Keep Flow Agents responsible for cross-domain orchestration, skills, powers, global knowledge, workflow state, and harness exports.
Define a small adapter contract: Flow Agents can invoke Veritas and ingest its evidence, but Flow Agents does not need to own Veritas policy semantics.

Decision gate before adopting Veritas in Flow Agents:

Does Flow Agents need repo-local policy enforcement for its own workflows now, or only later?
Can Veritas output map cleanly into Flow Agents evidence artifacts without duplicating schemas?
Can installation remain optional so non-development knowledge workflows stay lightweight?
Does Veritas’ Surface terminology create confusion inside Flow Agents, or can it stay behind the adapter boundary?
Would using Veritas improve Flow Agents’ reliability faster than building a smaller local evidence checker?

Initial experiment:

Add a Flow Agents Veritas spike issue or plan, not a dependency yet.
Configure Veritas against Flow Agents in advisory readiness mode in a branch or local artifact.
Test three rules: instruction governance block intact, workflow docs require eval updates when contracts change, and hook/script changes require validation evidence.
Compare the output against Flow Agents’ current evidence-gate and telemetry artifacts.
Decide whether to adopt Veritas as an optional dev-governance power.

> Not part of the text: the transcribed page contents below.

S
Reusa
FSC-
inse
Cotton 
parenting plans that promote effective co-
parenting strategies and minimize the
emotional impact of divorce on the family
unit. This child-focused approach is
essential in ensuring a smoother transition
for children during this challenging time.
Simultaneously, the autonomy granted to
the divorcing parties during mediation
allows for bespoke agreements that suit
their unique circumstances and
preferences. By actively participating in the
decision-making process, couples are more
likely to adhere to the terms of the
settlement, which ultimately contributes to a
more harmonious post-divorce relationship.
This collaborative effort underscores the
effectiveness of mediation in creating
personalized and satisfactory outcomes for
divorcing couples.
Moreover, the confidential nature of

First Implementation Slice

The thinnest meaningful slice is:

Add the layer taxonomy and standards register.
Add the roadmap checklist to docs.
Define the first JSON Schemas for workflow state and evidence.
Update one workflow path, likely plan-work -> verify-work -> evidence-gate, to write/read sidecars.
Add validation and eval fixtures for that path.
Run a Veritas advisory-readiness spike separately before making it a Flow Agents dependency.

This gives Flow Agents a concrete path toward the north star without prematurely coupling it to any one external project.